Wednesday, November 21, 2007

Turkey for two?

Once you're married, it's easier to determine what holiday plans should be, and if you can't make a decision you can always rotate year to year and visit the in laws.

But in a relationship that's not quite so set in stone, the holidays can bring out the all important questions of:

1. Should we stay apart and see our respective families?
2. Try to mix up our day by seeing both and eating two dinners?
3. Pick one family to visit (with the larger spread) and disappoint the other?
4. Fight about it, break up, and get back together in January?

Once we've established ourselves as part of the other's life, the holidays became more convoluted.

And we can't all spend the holiday weekend in a glorious cabin, playing charades and checkers the way they do in the movies.

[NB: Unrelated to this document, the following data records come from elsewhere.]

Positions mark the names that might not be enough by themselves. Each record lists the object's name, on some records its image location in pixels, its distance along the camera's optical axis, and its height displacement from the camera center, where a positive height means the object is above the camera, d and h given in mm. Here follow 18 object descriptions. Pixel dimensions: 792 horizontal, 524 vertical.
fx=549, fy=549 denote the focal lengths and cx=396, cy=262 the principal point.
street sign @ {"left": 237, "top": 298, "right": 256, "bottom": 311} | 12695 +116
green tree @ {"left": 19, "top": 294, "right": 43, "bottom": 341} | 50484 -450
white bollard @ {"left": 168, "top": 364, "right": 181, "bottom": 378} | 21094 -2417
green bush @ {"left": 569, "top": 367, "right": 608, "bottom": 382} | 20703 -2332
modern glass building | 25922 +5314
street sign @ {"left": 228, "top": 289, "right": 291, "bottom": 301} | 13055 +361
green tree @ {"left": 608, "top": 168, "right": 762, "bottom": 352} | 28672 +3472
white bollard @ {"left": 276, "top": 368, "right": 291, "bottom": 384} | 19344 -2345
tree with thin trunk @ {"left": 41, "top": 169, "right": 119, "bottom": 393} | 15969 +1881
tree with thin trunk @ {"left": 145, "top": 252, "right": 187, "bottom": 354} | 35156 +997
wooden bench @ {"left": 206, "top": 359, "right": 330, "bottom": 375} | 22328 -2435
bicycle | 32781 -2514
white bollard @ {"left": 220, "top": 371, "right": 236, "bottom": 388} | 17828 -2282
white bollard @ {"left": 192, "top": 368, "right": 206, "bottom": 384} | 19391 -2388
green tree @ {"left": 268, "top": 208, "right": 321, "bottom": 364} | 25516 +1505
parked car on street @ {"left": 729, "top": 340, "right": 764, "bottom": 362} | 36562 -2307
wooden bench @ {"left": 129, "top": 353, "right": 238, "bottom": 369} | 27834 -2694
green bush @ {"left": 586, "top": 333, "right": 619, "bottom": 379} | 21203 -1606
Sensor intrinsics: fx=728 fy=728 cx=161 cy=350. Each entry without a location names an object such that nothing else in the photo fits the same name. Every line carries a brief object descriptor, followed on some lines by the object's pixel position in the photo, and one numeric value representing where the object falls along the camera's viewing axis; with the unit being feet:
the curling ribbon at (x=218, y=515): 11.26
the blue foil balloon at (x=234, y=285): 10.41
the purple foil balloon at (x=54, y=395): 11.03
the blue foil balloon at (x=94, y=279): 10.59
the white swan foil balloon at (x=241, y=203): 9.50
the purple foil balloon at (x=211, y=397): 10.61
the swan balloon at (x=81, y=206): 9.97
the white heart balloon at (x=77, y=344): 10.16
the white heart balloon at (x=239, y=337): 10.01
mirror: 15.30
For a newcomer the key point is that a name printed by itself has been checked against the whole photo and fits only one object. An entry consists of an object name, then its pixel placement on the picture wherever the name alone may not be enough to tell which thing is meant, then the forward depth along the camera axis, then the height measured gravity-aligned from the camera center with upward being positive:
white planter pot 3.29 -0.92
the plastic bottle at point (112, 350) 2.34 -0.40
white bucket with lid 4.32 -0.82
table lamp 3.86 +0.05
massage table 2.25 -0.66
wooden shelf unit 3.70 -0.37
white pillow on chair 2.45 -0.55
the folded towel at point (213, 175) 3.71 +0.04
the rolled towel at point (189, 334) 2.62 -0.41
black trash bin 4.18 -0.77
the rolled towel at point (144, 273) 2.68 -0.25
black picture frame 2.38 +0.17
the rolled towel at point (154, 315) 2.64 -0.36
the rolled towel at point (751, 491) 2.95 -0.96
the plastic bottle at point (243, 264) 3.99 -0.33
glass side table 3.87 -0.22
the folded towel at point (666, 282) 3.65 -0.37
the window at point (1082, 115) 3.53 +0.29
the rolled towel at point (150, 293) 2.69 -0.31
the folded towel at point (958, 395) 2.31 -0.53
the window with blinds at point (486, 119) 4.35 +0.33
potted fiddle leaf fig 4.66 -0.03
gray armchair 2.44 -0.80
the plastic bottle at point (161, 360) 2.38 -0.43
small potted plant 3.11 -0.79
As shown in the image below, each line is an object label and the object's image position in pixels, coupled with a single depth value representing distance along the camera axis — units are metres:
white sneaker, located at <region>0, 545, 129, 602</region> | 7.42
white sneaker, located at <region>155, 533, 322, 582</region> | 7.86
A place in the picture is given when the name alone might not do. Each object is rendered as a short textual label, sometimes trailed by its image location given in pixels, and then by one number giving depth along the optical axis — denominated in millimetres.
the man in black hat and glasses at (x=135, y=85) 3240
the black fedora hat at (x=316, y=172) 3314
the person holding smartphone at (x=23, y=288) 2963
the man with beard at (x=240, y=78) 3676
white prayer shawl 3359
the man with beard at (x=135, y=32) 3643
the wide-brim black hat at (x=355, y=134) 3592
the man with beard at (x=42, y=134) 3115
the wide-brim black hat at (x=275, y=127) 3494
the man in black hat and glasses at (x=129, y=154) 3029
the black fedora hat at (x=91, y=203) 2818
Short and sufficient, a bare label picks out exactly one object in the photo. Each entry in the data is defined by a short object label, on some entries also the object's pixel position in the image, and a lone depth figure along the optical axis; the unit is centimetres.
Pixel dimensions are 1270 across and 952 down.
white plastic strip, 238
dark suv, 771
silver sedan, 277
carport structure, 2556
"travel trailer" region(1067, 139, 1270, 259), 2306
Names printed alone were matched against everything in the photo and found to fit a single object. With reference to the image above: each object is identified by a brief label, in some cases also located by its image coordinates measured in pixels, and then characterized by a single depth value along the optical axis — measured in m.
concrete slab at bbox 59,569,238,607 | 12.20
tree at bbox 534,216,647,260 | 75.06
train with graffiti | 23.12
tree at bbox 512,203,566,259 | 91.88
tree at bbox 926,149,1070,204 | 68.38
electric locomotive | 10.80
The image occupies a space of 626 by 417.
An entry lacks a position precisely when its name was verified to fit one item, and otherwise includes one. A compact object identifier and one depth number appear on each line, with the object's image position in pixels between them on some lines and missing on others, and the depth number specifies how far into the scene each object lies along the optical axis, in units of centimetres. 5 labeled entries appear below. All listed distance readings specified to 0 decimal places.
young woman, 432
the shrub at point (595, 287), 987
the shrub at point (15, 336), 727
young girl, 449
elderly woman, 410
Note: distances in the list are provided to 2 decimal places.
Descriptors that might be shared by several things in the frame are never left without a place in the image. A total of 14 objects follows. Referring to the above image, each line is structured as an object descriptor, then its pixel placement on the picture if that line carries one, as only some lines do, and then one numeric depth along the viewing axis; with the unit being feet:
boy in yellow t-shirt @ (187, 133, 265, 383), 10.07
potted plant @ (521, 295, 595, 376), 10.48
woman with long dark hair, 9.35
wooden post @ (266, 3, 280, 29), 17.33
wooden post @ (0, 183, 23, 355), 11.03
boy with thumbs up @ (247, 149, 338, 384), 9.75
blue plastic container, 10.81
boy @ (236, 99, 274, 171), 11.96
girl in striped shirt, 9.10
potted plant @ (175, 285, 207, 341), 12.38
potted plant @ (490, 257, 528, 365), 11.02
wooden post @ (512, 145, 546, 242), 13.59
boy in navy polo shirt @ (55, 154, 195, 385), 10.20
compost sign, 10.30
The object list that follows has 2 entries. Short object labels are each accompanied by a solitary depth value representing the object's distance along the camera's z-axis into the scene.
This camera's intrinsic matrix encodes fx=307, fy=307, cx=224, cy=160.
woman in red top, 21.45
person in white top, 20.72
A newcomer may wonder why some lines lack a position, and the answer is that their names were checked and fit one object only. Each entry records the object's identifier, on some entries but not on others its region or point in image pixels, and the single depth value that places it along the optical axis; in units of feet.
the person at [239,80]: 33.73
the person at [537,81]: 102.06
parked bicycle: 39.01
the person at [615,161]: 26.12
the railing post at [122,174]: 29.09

In the holiday spirit that Sarah's previous post has THRUST upon us, share your stories of holiday drama (or trauma) as it relates to the all important question:

Whose turkey should we eat?!


vanessa said...

Where you spend the holidays during a newly formed relationship all depends on how your perspective families celebrate them... in my opinion at least.

If your family is strictly "family only" and takes the holidays seriously, you may want to fly solo to avoid the ultra-personal questions aout the seriousness of your relationship- Questions that the two of you may have not even discussed.

If your family has a casual "the more the merrier" take, you may be more apt to bring him/her along to see how they mesh with your family. If your family is cool enough not to ask when your getting married or how many kids you want during the first meeting, you'll probably be more relaxed and have a better time.

I certainly dont think you'd want to have 2 dinners. Meeting the new beau's family is nerve wrecking enough, then to have to do it twice, and just feel rushed wont be good either.

Either pick one house, or get together with friends and have your own thanksgiving. If none of you know how to cook, go to a nice restaurant.

The holidays are about spending quality time with the people you care about. As long as you accomplish that it shouldn't matter where you eat, or even if you eat turkey... 'cause I know i'll be eating ham.

Chrissie said...

at the risk of sounding like a complete grump, i never really liked the holidays.

like birthdays, they are a time when we're supposed to be "happy."

i hate the pressure of pretending to be happy.

i'd much rather have a big fancy dinner with my family in march to avoid all the unnecessary, socially constructed pressures.

if you fight at the dinner table, people might remember you as "the girl who ruined thanksgiving."

if you fight over dinner, in march, no one is going to hold it against you.

"remember last march 13th, when chrissie freaked out because there wasn't any butter for her bread."

not that i plan on making a scene, but i'd like to have the ability to without ruining everyone's "holiday."


vanessa said...

hahaha. Maybe you should just skip thanksgiving and have your man take you out for a steak dinner.

That way the pressure if pleasing the family is off, and you dont have to "pretend" to be happy. Just Be.

Sarah said...

I say everyone spends the holiday with their own family. If you have kids, rotate them year-to-year. You're MARRIED. You see each other everyday. Why do you HAVE to sit next to each other at the Thanksgiving table?

Mario said...

I have always spent Thanksgiving with my family.

Number one, they put out a really good spread. Number two, my policy is, if you're married, you and your spouse are a unit for such family-social occasions -- that's part of what marriage is.

If you're not married, all bets are off.

It may seem a bit mercenary of me, but I'm not going to take the chance of enjoying a substandard holiday dinner elsewhere, if I haven't obligated myself by "tying the knot."